なんて年頃の女とは思えない発言をすると再び天馬の指導を受けながら再びゲームをし始める。






少し時間が経って。


「…俺が楽しい予定で始めたのになんか…なんか疲れたな」


少し色々指導しながらやっと一人で美桜操作できるようになったので、天馬が参加して3人だけでやるモードに変える。

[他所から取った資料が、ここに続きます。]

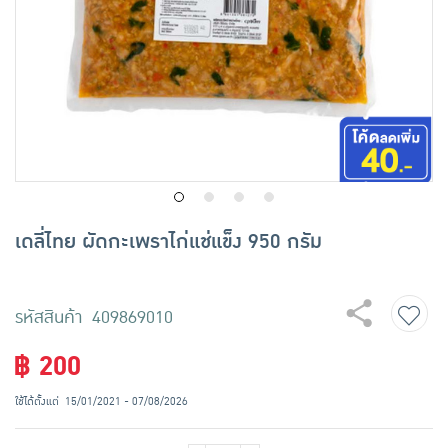
เครื่องปรุงรสและของแห้ง
ขนมขบเคี้ยว และช็อคโกแลต
อาหารสด ผัก ผลไม้และเบเกอรี่
เดลี่ไทย ผัดกะเพราไก่แช่แข็ง 950 กรัม
รหัสสินค้า 409869010
฿ 200
ใช้ได้ตั้งแต่
15/01/2021 - 07/08/2026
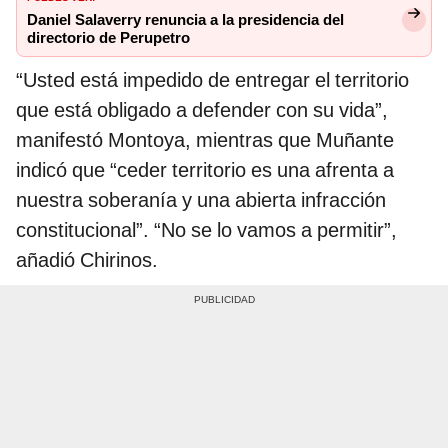
Daniel Salaverry renuncia a la presidencia del
directorio de Perupetro
“Usted está impedido de entregar el territorio
que está obligado a defender con su vida”,
manifestó Montoya, mientras que Muñante
indicó que “ceder territorio es una afrenta a
nuestra soberanía y una abierta infracción
constitucional”. “No se lo vamos a permitir”,
añadió Chirinos.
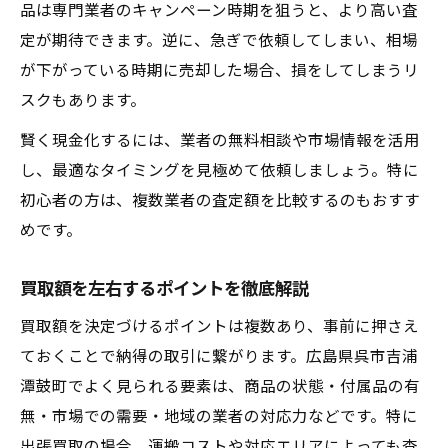
品は専門業者のキャンペーン時期を狙うと、より高い査
定が期待できます。逆に、急ぎで依頼してしまい、相場
が下がっている時期に売却した場合、損をしてしまうリ
スクもあります。
賢く現金化するには、業者の無料相談や市場情報を活用
し、最適なタイミングを見極めて依頼しましょう。特に
初心者の方は、複数業者の査定額を比較するのもおすす
めです。
買取額を左右するポイントを徹底解説
買取額を決定づけるポイントは複数あり、事前に押さえ
ておくことで納得の取引に繋がります。広島県呉市吉浦
潭鼓町でよく見られる要素は、商品の状態・付属品の有
無・市場での需要・地域の業者の対応力などです。特に
出張買取の場合、運搬コストや対応エリアによっても査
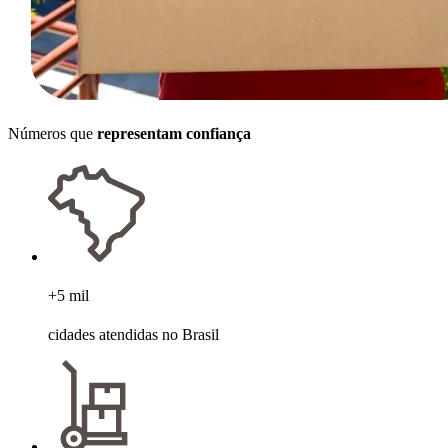
Números que
representam confiança
+5 mil
cidades atendidas no Brasil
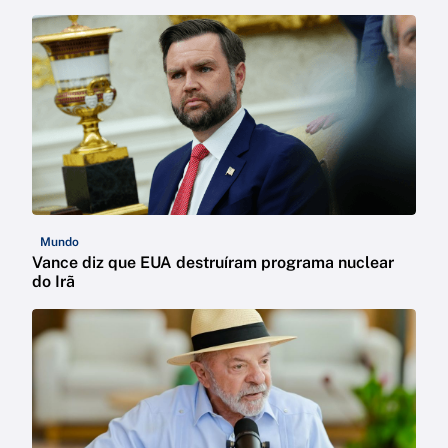
Mundo
Vance diz que EUA destruíram programa nuclear
do Irã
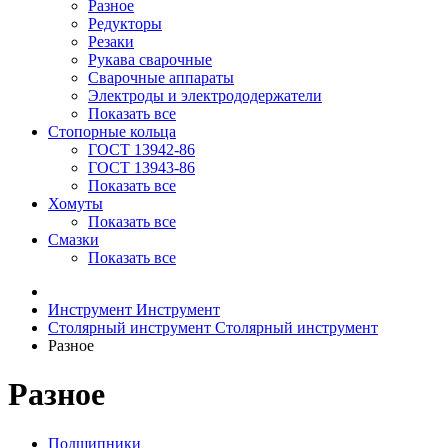
Разное
Редукторы
Резаки
Рукава сварочные
Сварочные аппараты
Электроды и электрододержатели
Показать все
Стопорные кольца
ГОСТ 13942-86
ГОСТ 13943-86
Показать все
Хомуты
Показать все
Смазки
Показать все
Инструмент
Инструмент
Столярный инструмент
Столярный инструмент
Разное
Разное
Подшипники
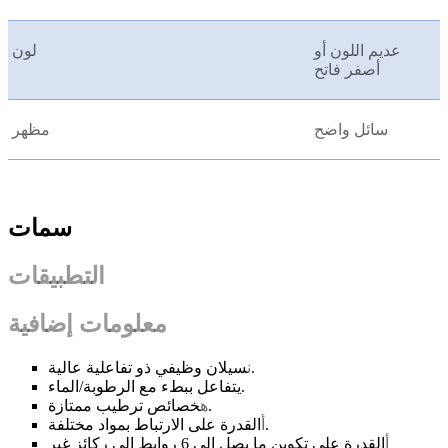
عديم اللون أو
لون
أصفر فاتح
سائل واضح
مظهر
سمات
التطبيقات
معلومات إضافية
سيلان وظيفي ذو تفاعلية عالية.
ن
يتفاعل ببطء مع الرطوبة/الماء.
خصائص ترطيب ممتازة.
ه
القدرة على الارتباط بمواد مختلفة.
أ
أ
القدرة على تكوين ما يصل إلى 6 روابط إلى ركائز غير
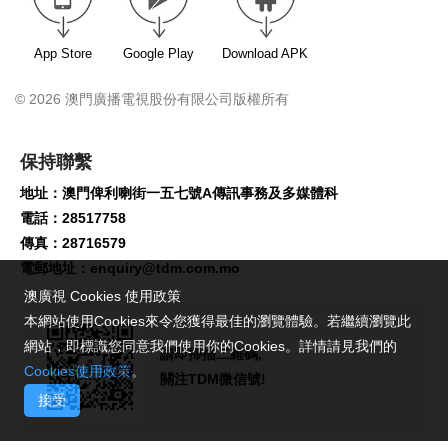
App Store
Google Play
Download APK
© 2026 澳門廣播電視股份有限公司版權所有
保持聯繫
地址：澳門俾利喇街一五七號A傳訊事務及多媒體科
電話：28517758
傳真：28716579
電郵地址：
enquiry@tdm.com.mo
澳廣視 Cookies 使用政策
本網站使用Cookies來令您獲得最佳的瀏覽體驗。若繼續瀏覽此
網站，即標識您同意我們使用你的Cookies。詳情請見我們的
請即掃描二維碼,
Cookies使用政策
。
關注TDM微信號!
接受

「よし…やろう取り敢えずボコボコにしてからが本番ね」

「おっけい分かったじゃあ天馬これでお姉ちゃんか美桜が勝ったらお姉ちゃんに下着贈呈ね」


集中しながら放った天馬の一言が衝撃的な楓の一言で少しスタートダッシュが遅れる。


「あ、姉貴ズリーいま気を逸らす為に言ったろ?」

「いや?真剣だよ?」


2人はそんなくだらない会話をする。

そんな中美桜は一人真剣に操作している。


終盤に差し掛かるところ。

現在順位は

1位 天馬

2位 楓

3位 美桜

である。


途中天馬はショートカットや全体的インコースギリギリを攻める操作で結構離れた位置に来ている、このままいけば天馬の逃げ切り…だがそれを許さない姉がいる。


「ふふ…天馬、ここで必殺技を使う時が来たようだ」

「な、なに?!」


ゲーム中天馬は集中を必要とする難しい技術を使っている。

大きなカーブに差しかった所。

隙を見て楓はコントローラを起き天馬の妨害に差し掛かる。


「な、姉貴バカ!お、おい耳に息を吹きかけるな!バカ…ちょ…」


天馬は妨害に屈してコントローラから手を離す。


「今だ!美桜!やっちゃえ!抜け!」

「えぇえ?!何?え?」


美桜は集中して操作していた為何をすればいいか分からなそうだったがそのまま突き進んでゴールする。


以下順位である。

1位 美桜 

2位 天馬  

3位 楓 


「ふふ、まぁでも?途中不正があったから下着贈呈は勘弁してあげよう、そのかわり今度一緒に温泉行こう」

「え?!温泉私もいきたい!」


天馬が呆然としてる間に話が進む。


「ふ〜…もういいよ別に温泉ぐらい、てか元から温泉行きたかっただけでしょ?回りぐどい事しやがる」


楽しい時間が過ぎた。

これからあと1時間ほどゲームに全員で没頭するのであった。